■ Task brief
Output every line of the material exactly, omitting images.

■ Available data

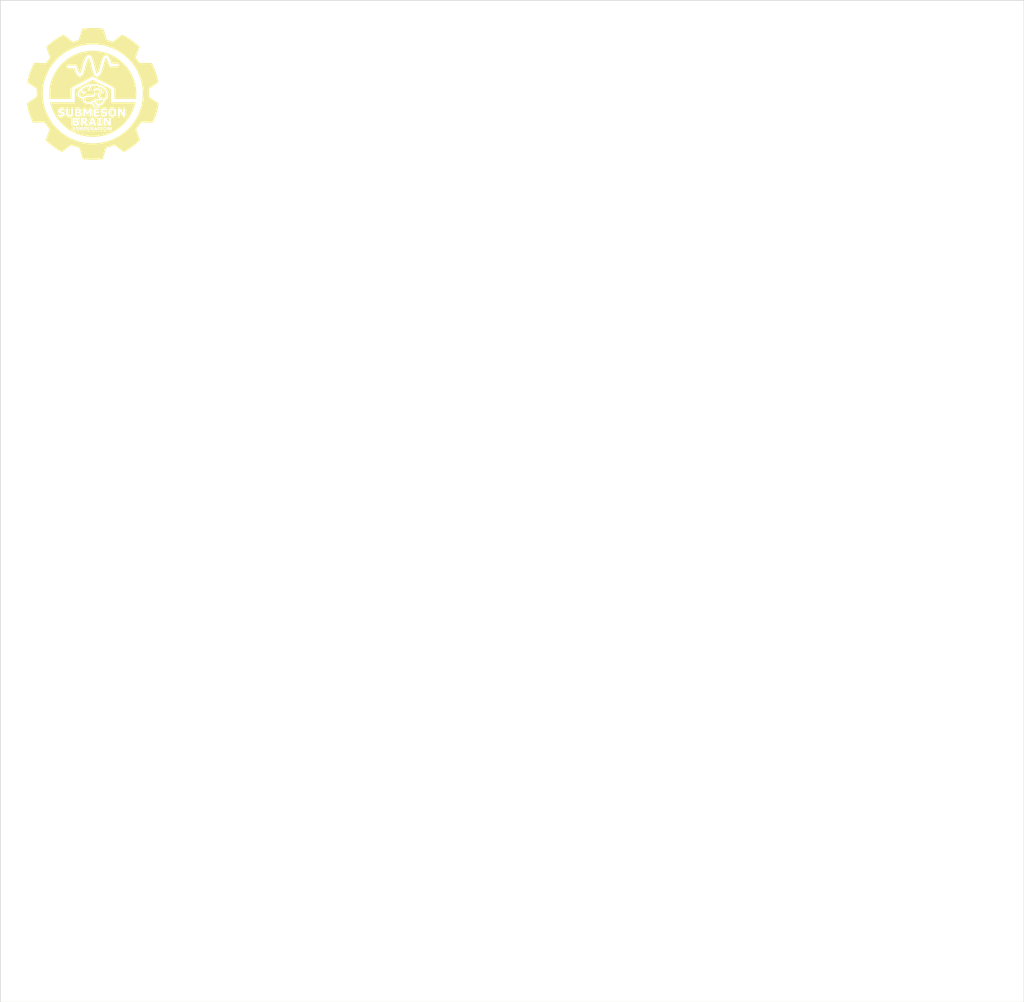
<source format=kicad_pcb>
(kicad_pcb
	(version 20241229)
	(generator "pcbnew")
	(generator_version "9.0")
	(general
		(thickness 1.6)
		(legacy_teardrops no)
	)
	(paper "A4")
	(layers
		(0 "F.Cu" signal)
		(2 "B.Cu" signal)
		(9 "F.Adhes" user "F.Adhesive")
		(11 "B.Adhes" user "B.Adhesive")
		(13 "F.Paste" user)
		(15 "B.Paste" user)
		(5 "F.SilkS" user "F.Silkscreen")
		(7 "B.SilkS" user "B.Silkscreen")
		(1 "F.Mask" user)
		(3 "B.Mask" user)
		(17 "Dwgs.User" user "User.Drawings")
		(19 "Cmts.User" user "User.Comments")
		(21 "Eco1.User" user "User.Eco1")
		(23 "Eco2.User" user "User.Eco2")
		(25 "Edge.Cuts" user)
		(27 "Margin" user)
		(31 "F.CrtYd" user "F.Courtyard")
		(29 "B.CrtYd" user "B.Courtyard")
		(35 "F.Fab" user)
		(33 "B.Fab" user)
		(39 "User.1" user)
		(41 "User.2" user)
		(43 "User.3" user)
		(45 "User.4" user)
	)
	(setup
		(pad_to_mask_clearance 0)
		(allow_soldermask_bridges_in_footprints no)
		(tenting front back)
		(pcbplotparams
			(layerselection 0x00000000_00000000_55555555_5755f5ff)
			(plot_on_all_layers_selection 0x00000000_00000000_00000000_00000000)
			(disableapertmacros no)
			(usegerberextensions no)
			(usegerberattributes yes)
			(usegerberadvancedattributes yes)
			(creategerberjobfile yes)
			(dashed_line_dash_ratio 12.000000)
			(dashed_line_gap_ratio 3.000000)
			(svgprecision 4)
			(plotframeref no)
			(mode 1)
			(useauxorigin no)
			(hpglpennumber 1)
			(hpglpenspeed 20)
			(hpglpendiameter 15.000000)
			(pdf_front_fp_property_popups yes)
			(pdf_back_fp_property_popups yes)
			(pdf_metadata yes)
			(pdf_single_document no)
			(dxfpolygonmode yes)
			(dxfimperialunits yes)
			(dxfusepcbnewfont yes)
			(psnegative no)
			(psa4output no)
			(plot_black_and_white yes)
			(sketchpadsonfab no)
			(plotpadnumbers no)
			(hidednponfab no)
			(sketchdnponfab yes)
			(crossoutdnponfab yes)
			(subtractmaskfromsilk no)
			(outputformat 1)
			(mirror no)
			(drillshape 1)
			(scaleselection 1)
			(outputdirectory "")
		)
	)
	(net 0 "")
	(footprint "SBCLogo:SBCLogo" (layer "F.Cu") (at 57.6834 32.8168))
	(gr_rect
		(start 50.673 25.7302)
		(end 128.27 101.6762)
		(stroke
			(width 0.05)
			(type default)
		)
		(fill no)
		(layer "Edge.Cuts")
		(uuid "0ebcf433-c198-4342-8388-ac649cfe2422")
	)
	(embedded_fonts no)
)

</source>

■ Output for this exercise
<source format=kicad_pcb>
(kicad_pcb
	(version 20241229)
	(generator "pcbnew")
	(generator_version "9.0")
	(general
		(thickness 1.6)
		(legacy_teardrops no)
	)
	(paper "A4")
	(layers
		(0 "F.Cu" signal)
		(2 "B.Cu" signal)
		(9 "F.Adhes" user "F.Adhesive")
		(11 "B.Adhes" user "B.Adhesive")
		(13 "F.Paste" user)
		(15 "B.Paste" user)
		(5 "F.SilkS" user "F.Silkscreen")
		(7 "B.SilkS" user "B.Silkscreen")
		(1 "F.Mask" user)
		(3 "B.Mask" user)
		(17 "Dwgs.User" user "User.Drawings")
		(19 "Cmts.User" user "User.Comments")
		(21 "Eco1.User" user "User.Eco1")
		(23 "Eco2.User" user "User.Eco2")
		(25 "Edge.Cuts" user)
		(27 "Margin" user)
		(31 "F.CrtYd" user "F.Courtyard")
		(29 "B.CrtYd" user "B.Courtyard")
		(35 "F.Fab" user)
		(33 "B.Fab" user)
		(39 "User.1" user)
		(41 "User.2" user)
		(43 "User.3" user)
		(45 "User.4" user)
	)
	(setup
		(pad_to_mask_clearance 0)
		(allow_soldermask_bridges_in_footprints no)
		(tenting front back)
		(pcbplotparams
			(layerselection 0x00000000_00000000_55555555_5755f5ff)
			(plot_on_all_layers_selection 0x00000000_00000000_00000000_00000000)
			(disableapertmacros no)
			(usegerberextensions no)
			(usegerberattributes yes)
			(usegerberadvancedattributes yes)
			(creategerberjobfile yes)
			(dashed_line_dash_ratio 12.000000)
			(dashed_line_gap_ratio 3.000000)
			(svgprecision 4)
			(plotframeref no)
			(mode 1)
			(useauxorigin no)
			(hpglpennumber 1)
			(hpglpenspeed 20)
			(hpglpendiameter 15.000000)
			(pdf_front_fp_property_popups yes)
			(pdf_back_fp_property_popups yes)
			(pdf_metadata yes)
			(pdf_single_document no)
			(dxfpolygonmode yes)
			(dxfimperialunits yes)
			(dxfusepcbnewfont yes)
			(psnegative no)
			(psa4output no)
			(plot_black_and_white yes)
			(sketchpadsonfab no)
			(plotpadnumbers no)
			(hidednponfab no)
			(sketchdnponfab yes)
			(crossoutdnponfab yes)
			(subtractmaskfromsilk no)
			(outputformat 1)
			(mirror no)
			(drillshape 1)
			(scaleselection 1)
			(outputdirectory "")
		)
	)
	(net 0 "")
	(footprint "SBCLogo:SBCLogo" (layer "F.Cu") (at 57.6834 32.8168))
	(gr_rect
		(start 50.673 25.7302)
		(end 128.27 101.6762)
		(stroke
			(width 0.05)
			(type default)
		)
		(fill no)
		(layer "Edge.Cuts")
		(uuid "0ebcf433-c198-4342-8388-ac649cfe2422")
	)
	(embedded_fonts no)
)

</source>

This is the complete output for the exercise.